JHanlon June 20, 2016 10:54 AM

Per Eric Schmidt, Google/ Alphabet, “In Russia, farms of online trolls systematically harass democratic voices and spread false information on the Internet and on social media.” How diplomatic.

Troll Farms are nothing new but we’re supposed to think all the Illuminutty videos on YT are by and for paranoid delusionals. A few are but most are just the opposite. Novelty soft news their speciality: Ebola contagion, mind control, chemtrails, UFO, 911, gang stalking, climate change denial, NWO, financial Fukushima and religious end-times all the time. IOW, anything that sounds insane, manufactures doubt/ disinformation and controversy nullifying nuance, objective facts and reality itself.

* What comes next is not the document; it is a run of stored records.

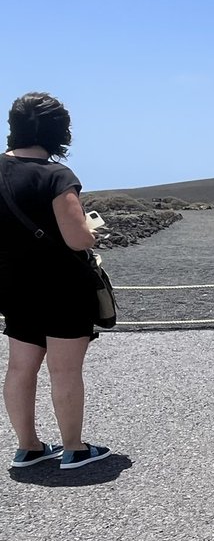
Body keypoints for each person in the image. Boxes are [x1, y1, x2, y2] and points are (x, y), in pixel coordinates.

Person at [1, 93, 111, 471]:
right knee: (64, 371)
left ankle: (28, 447)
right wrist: (92, 231)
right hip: (63, 287)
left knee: (20, 368)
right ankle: (73, 449)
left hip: (15, 285)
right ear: (57, 131)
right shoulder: (56, 176)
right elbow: (77, 239)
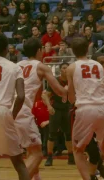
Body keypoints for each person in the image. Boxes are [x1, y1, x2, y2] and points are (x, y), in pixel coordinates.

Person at [66, 37, 104, 180]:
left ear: (72, 51)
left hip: (86, 109)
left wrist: (72, 100)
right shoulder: (99, 65)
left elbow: (71, 97)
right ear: (88, 49)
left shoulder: (71, 68)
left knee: (78, 150)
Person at [16, 37, 67, 179]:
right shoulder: (41, 67)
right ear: (39, 50)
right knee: (37, 154)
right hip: (22, 112)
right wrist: (69, 88)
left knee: (31, 150)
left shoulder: (16, 65)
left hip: (8, 111)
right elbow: (58, 90)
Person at [0, 33, 30, 180]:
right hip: (2, 111)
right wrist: (12, 115)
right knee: (18, 163)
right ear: (6, 49)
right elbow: (21, 96)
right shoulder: (14, 67)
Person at [42, 62, 75, 166]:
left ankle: (71, 157)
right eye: (64, 68)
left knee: (68, 135)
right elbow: (45, 95)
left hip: (67, 110)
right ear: (60, 70)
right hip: (56, 110)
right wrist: (49, 106)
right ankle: (49, 157)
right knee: (52, 135)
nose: (65, 70)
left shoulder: (72, 81)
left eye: (67, 68)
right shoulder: (55, 81)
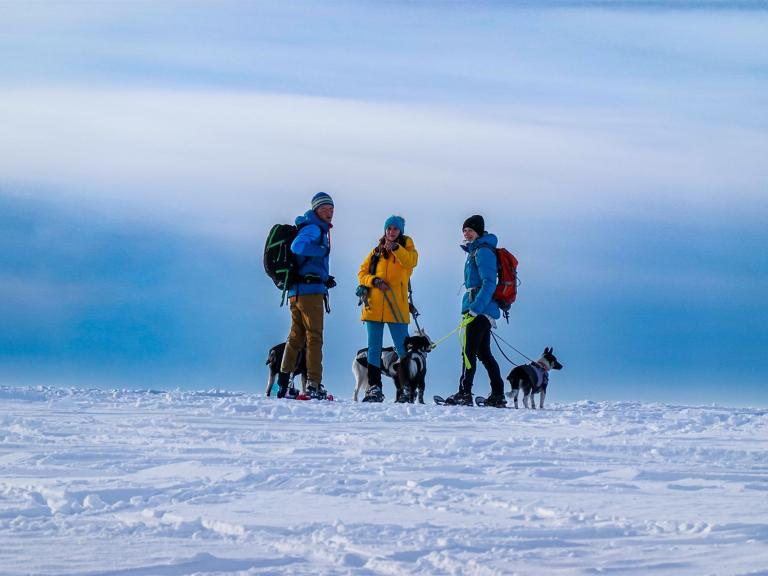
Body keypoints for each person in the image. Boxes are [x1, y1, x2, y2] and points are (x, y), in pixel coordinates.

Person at [276, 192, 336, 399]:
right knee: (314, 338)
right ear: (316, 210)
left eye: (332, 208)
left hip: (297, 291)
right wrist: (322, 251)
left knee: (296, 337)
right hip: (309, 294)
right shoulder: (313, 228)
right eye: (325, 208)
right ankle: (313, 383)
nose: (330, 212)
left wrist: (324, 277)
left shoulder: (311, 227)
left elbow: (304, 258)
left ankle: (283, 382)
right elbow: (297, 246)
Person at [444, 215, 506, 407]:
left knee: (468, 352)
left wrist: (475, 308)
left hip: (480, 309)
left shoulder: (483, 252)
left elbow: (489, 283)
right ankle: (497, 394)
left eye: (470, 230)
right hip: (478, 308)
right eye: (464, 230)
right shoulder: (475, 251)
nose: (466, 233)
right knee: (483, 353)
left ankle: (465, 393)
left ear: (478, 231)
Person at [357, 215, 418, 402]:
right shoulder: (376, 252)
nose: (391, 232)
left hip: (396, 308)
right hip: (374, 306)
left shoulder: (407, 249)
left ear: (401, 232)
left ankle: (407, 388)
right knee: (374, 349)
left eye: (395, 229)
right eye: (389, 228)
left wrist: (396, 249)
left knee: (402, 348)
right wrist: (373, 280)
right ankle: (374, 388)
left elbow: (410, 262)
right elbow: (362, 272)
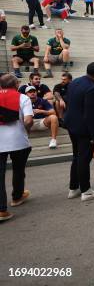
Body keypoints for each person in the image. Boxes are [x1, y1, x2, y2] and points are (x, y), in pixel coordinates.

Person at [64, 62, 94, 202]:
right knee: (83, 159)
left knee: (76, 157)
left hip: (71, 124)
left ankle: (73, 187)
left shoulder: (75, 81)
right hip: (84, 129)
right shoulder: (92, 88)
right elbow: (90, 114)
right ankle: (86, 190)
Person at [0, 74, 34, 222]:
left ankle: (2, 210)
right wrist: (27, 129)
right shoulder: (23, 98)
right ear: (15, 85)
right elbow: (28, 120)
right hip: (18, 141)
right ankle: (17, 197)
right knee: (18, 170)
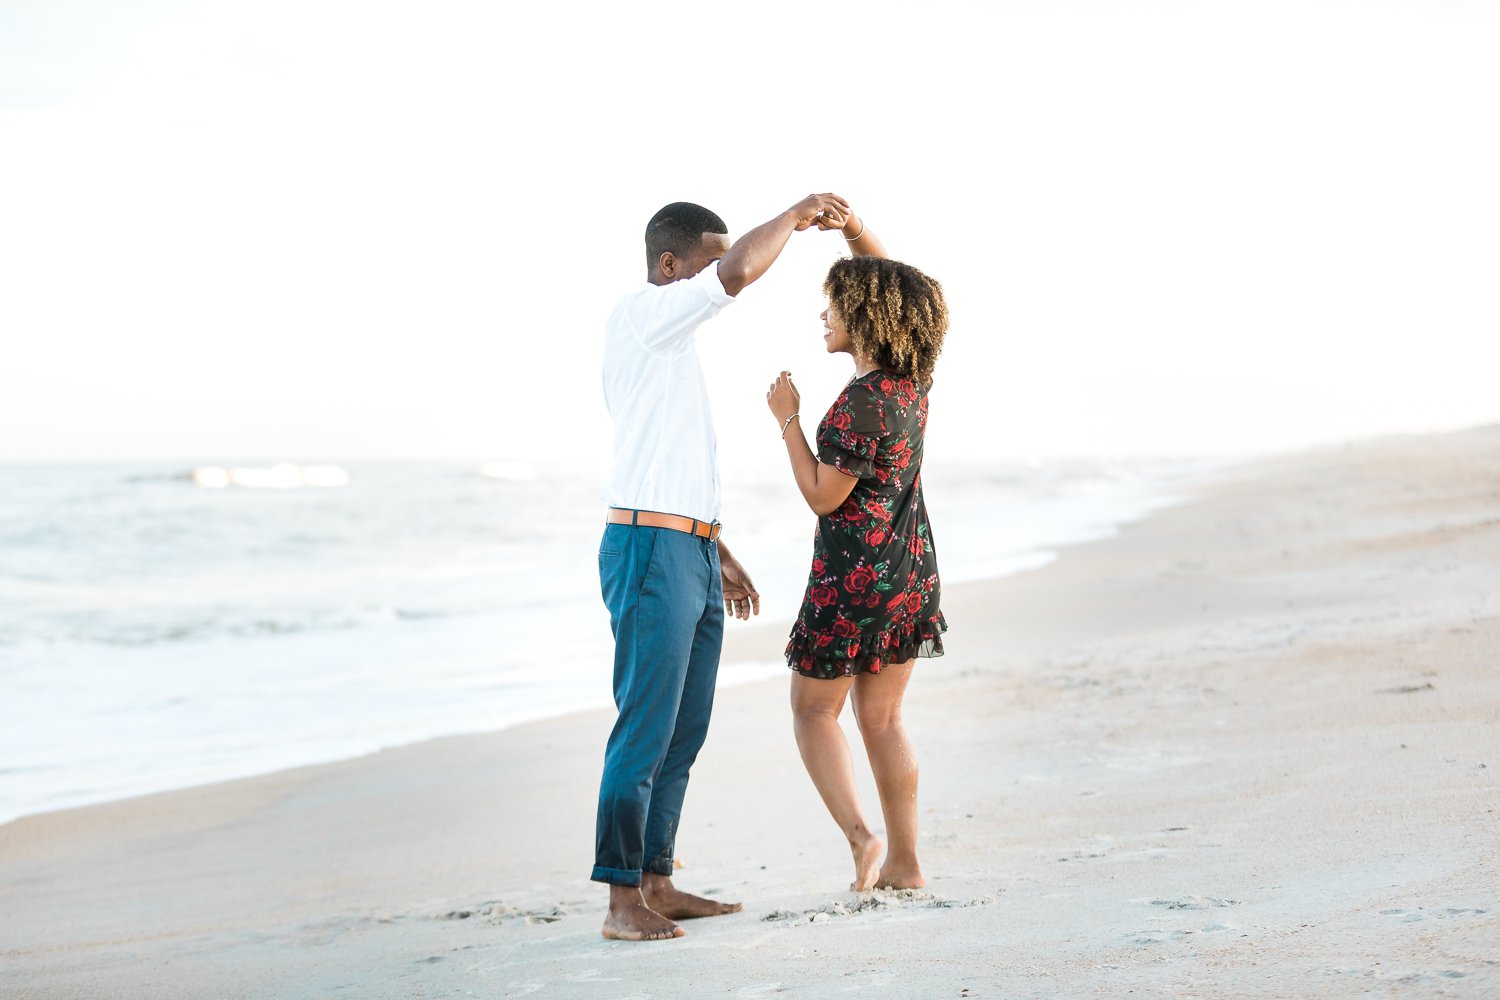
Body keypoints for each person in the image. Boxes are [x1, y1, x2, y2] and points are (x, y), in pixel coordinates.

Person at [595, 193, 852, 941]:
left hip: (688, 546)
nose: (718, 282)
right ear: (669, 266)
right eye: (703, 264)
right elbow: (739, 270)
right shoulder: (644, 319)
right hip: (649, 550)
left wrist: (717, 548)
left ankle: (657, 881)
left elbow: (668, 466)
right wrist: (800, 213)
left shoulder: (671, 353)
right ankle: (619, 901)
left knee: (685, 727)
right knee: (645, 726)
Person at [765, 208, 949, 892]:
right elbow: (903, 288)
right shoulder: (913, 385)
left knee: (814, 712)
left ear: (865, 318)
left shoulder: (855, 406)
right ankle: (905, 863)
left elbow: (822, 495)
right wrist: (854, 229)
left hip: (850, 584)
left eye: (833, 308)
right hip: (909, 574)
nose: (823, 319)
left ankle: (862, 839)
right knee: (886, 718)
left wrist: (787, 418)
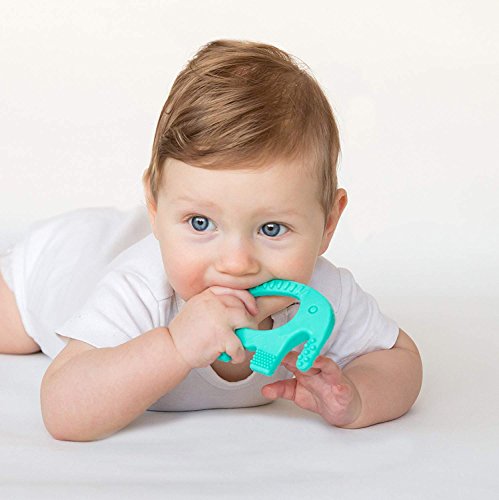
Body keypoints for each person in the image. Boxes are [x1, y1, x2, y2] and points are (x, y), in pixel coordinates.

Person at [0, 39, 422, 441]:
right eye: (200, 223)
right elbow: (62, 411)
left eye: (271, 229)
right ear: (155, 206)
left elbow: (399, 358)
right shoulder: (142, 290)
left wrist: (356, 396)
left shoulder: (324, 297)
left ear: (328, 223)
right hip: (68, 261)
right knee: (13, 335)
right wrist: (175, 347)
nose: (236, 263)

All directed at You Tube videos and comments and various comment sections throughout: HuffPo, World Net Daily (imagine the anti-Obama RW combined with RW Russian troll teams?) This comment section would be too good to pass up.

Dirk Praet June 20, 2016 6:19 PM

@ Phil Koenig, @Yoshi2

I don’t think anyone but a toddler in 2016 thinks that simply looking at the source IP header of an incoming packet in an alleged high-level hacking case is enough to make any sort of claim about the source of the “hack”.

Has anyone asked John Brennan or James Comey yet ?

Grauhut June 21, 2016 3:25 PM

Funny, these “russian hacker collectives” have the needed balls of steel to self-publish the DNC files on wordpress! 🙂 Thats possibly a “dislike” for Assange.